## ACTIVITY
Using the data below, copy every line that contains the word "beatus".

## RECORDS FOR THE EXERCISE
+ + + + + + +
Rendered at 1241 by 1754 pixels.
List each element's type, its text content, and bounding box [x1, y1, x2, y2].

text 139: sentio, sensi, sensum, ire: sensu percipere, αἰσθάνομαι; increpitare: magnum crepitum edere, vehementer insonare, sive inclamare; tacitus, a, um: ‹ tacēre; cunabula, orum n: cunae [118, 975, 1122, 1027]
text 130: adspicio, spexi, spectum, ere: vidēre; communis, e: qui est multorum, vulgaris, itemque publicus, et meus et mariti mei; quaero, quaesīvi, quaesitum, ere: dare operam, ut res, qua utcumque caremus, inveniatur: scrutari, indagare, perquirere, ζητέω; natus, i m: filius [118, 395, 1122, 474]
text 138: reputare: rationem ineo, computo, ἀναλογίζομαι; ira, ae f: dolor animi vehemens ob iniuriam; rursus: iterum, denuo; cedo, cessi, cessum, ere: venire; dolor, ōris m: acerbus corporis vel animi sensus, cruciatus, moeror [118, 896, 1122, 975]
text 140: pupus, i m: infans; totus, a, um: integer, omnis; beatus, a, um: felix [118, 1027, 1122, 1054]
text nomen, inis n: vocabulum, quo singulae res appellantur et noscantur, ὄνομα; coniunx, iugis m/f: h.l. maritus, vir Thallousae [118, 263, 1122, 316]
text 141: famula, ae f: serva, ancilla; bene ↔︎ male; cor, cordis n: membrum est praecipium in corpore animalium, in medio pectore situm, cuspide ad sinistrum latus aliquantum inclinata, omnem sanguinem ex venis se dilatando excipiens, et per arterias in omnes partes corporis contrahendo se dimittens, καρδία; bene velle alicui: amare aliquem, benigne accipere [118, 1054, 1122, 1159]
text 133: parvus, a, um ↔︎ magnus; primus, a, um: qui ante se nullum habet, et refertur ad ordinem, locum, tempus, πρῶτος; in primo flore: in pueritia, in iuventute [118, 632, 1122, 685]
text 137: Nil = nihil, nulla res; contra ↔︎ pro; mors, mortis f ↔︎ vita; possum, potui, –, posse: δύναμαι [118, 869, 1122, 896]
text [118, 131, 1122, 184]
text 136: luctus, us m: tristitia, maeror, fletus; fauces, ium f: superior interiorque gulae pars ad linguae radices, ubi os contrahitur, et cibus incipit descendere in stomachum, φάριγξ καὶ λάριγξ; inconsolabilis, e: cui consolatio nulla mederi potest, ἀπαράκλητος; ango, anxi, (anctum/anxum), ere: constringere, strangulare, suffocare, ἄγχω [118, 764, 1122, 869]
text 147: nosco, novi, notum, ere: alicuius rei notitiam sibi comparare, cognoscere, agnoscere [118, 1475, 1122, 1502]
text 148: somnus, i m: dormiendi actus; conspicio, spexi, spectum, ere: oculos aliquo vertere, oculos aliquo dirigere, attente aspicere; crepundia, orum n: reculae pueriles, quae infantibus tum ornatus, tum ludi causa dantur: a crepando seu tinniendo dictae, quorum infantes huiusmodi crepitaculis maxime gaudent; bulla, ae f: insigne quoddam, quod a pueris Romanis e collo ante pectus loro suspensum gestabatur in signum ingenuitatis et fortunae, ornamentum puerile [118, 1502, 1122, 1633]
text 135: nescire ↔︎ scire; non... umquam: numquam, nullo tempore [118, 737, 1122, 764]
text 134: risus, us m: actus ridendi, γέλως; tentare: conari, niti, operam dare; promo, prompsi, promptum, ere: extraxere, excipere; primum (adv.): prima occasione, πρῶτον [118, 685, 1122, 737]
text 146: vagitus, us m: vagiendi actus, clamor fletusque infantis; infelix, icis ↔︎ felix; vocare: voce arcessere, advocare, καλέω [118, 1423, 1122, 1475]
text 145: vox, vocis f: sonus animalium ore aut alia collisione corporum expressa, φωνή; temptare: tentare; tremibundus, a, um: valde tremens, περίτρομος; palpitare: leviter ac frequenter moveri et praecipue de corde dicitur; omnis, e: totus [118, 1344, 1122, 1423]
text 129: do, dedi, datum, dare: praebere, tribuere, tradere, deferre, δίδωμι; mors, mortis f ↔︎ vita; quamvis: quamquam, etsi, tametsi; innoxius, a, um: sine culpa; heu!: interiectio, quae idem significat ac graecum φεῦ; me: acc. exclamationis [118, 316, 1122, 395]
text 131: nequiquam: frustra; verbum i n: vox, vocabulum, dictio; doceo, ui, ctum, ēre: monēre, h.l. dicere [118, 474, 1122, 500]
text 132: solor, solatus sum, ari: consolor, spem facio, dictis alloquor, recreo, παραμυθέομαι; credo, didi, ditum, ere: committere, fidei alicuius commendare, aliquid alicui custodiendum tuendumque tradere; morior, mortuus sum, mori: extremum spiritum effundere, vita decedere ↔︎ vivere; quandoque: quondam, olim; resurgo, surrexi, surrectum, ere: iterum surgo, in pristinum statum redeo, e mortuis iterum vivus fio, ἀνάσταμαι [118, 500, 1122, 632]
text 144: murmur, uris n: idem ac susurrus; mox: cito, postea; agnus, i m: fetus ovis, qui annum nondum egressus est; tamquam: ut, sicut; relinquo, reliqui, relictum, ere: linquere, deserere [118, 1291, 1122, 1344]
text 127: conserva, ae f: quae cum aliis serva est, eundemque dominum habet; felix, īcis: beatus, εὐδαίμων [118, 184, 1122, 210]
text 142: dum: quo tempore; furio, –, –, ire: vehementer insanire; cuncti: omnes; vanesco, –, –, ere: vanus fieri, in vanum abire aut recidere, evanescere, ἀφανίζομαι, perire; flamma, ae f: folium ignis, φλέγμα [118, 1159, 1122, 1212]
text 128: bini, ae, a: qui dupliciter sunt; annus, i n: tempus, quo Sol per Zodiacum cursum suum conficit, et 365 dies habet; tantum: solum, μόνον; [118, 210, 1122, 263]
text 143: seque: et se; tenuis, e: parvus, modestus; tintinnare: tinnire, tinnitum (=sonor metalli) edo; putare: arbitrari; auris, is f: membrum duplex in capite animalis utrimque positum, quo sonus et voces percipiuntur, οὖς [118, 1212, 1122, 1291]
+ + + + + + +
## YOUR SOLUTION
text 140: pupus, i m: infans; totus, a, um: integer, omnis; beatus, a, um: felix [118, 1027, 1122, 1054]
text 127: conserva, ae f: quae cum aliis serva est, eundemque dominum habet; felix, īcis: beatus, εὐδαίμων [118, 184, 1122, 210]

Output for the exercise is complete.